Written by Chanelle Leslie
With a name only one letter away from being ‘sex on the street’, it’s hard not to notice Adelaide’s freshest up-and-coming film.
6 on the St is the name of the documentary birthed by Your Take Sessions, a group of dynamic young filmmakers, who last year set out to shine the spotlight on local music artists with six-minute episodes published online. This year, with the government’s support, the episodes have been collated to create a full-length documentary that discusses the state of the local music scene. With the film due to debut at Mercury Cinemas on October 29, UniLife Magazine was excited to talk to producer Sam Wright about the project.
Like most good things, it all came together when a couple of friends had too much to drink.
‘We were sitting at the Exeter, and I had noticed that Ariana [Woods, the documentary presenter] had drunk quite an amount of wine, and she pretty well had a carafe of wine to herself,’ said Wright. ‘I saw an opportunity to make a greater thing happen and asked if she could present 6 on the St. She let out a drunken “yeah”, and 6 on the St was born.’
A documentary presenter isn’t the kind of opportunity most young men would see in a drunk girl, but as Wright puts it, ‘some get laid, some get a documentary.’
The idea was birthed in Canada, after a night of scouring YouTube in a labour of love.
‘[My flatmate and I] were watching videos continuously, and he was raving about this hot girl that he’d seen playing on this music video and we were like, okay… we’ll try to find it. Then we searched for an hour, two hours, it was a long time; he was kind of desperate to show us… She was fairly hot, but the important thing was the way it was shot. Everything was really interesting, and I’d never seen it before.’
The video that Wright had stumbled upon was by La Blogothèque, a French website that makes short films about international music artists in a way that hasn’t been emulated by traditional media.
‘From there, I jumped into this whole idea of filming in a way that’s really spontaneous and that’s not at all planned,’ said Wright of his moment of inspiration. ‘You can tell that they’ve literally just rocked up there, started rolling the cameras, and let the person speak.’
Although there’s often a pervading sense of parochialism among artists about their originality, Wright is frank about La Blogothèque being his source of inspiration.
‘I don’t think there’s any problem with copying, as long as you’re being honest about where you’re copying from, that’s for sure. And I try to be as honest about that as I can; I don’t pretend like 6 on the St was my idea.
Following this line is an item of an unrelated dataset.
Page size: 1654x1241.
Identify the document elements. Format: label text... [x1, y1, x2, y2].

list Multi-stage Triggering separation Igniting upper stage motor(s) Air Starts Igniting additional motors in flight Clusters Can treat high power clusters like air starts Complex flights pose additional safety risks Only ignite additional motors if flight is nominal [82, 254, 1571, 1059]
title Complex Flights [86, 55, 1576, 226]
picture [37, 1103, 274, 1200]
‘People like [La Blogothèque] are more than for it. And so they should be. The idea is getting recycled around the world now. Melbourne has Sideshow Alley TV, which is amazing as well. And then Sydney actually have completely copied the idea of Blogothèque, but with La Blogothèque’s support, and it’s called Shoot the Player. So I don’t think there’s any problems with people doing it; it’s just allowing people to see more artists in a bit of a refreshing way for some people who just maybe only will discover that today.’
Clearly this isn’t someone who is seeking glory for himself or his team, but rather someone who’s genuinely enthusiastic about supporting the local arts industry – a rare trait in Adelaide. Indeed, it’s rare to find South Australian artists who aren’t counting down the minutes until they leave for the big smokes of Melbourne or Sydney. But Wright won’t stand for that attitude.
‘People see the barrier between Melbourne and Sydney [and Adelaide], and the fact that people see a barrier is an issue right there. Why should we even compare ourselves to Melbourne? We’re never going to be Melbourne. We’re Adelaide. We’re smaller. Everybody knows everybody. And it strikes me as bizarre that people don’t see that as an advantage, the fact that we know each other.
‘Ianto [Ware, of Format Collective and Renew Adelaide] touches on it a lot in the doco, about us being a small city but at the same time that you don’t have to be a huge city.’
While he admits that ‘there could be so much more happening’ in Adelaide, he points to organisations such as Format Collective, Fourwords and Stobie Sounds as examples of local enthusiasts making huge progress towards a more art-focused culture.
‘You know, it’s interesting because we talk about what’s going on here to friends in Melbourne and Sydney, and they get excited by it, so that really demonstrates that it’s doing well.’
So well, in fact, that Your Take Sessions was recently invited to film Washington after her manager was impressed by their video of Old Man River on a ferris wheel. Since the initial episodes were published online in 2010, they’ve filmed Cloud Control, Katie Noonan and Birds of Tokyo, and had one of their films screened to 14,000 people at a public forum with the Dalai Lama.
Despite all the hype, Wright isn’t developing any airs about his work.
‘It feels like Adelaide’s the equivalent of making the first album, which is generally gold, and it’s a bit rough around the edges,’ Wright said, ‘We’re always learning.’
6 on the St will be screened over three sessions on October 29 at Mercury Cinemas.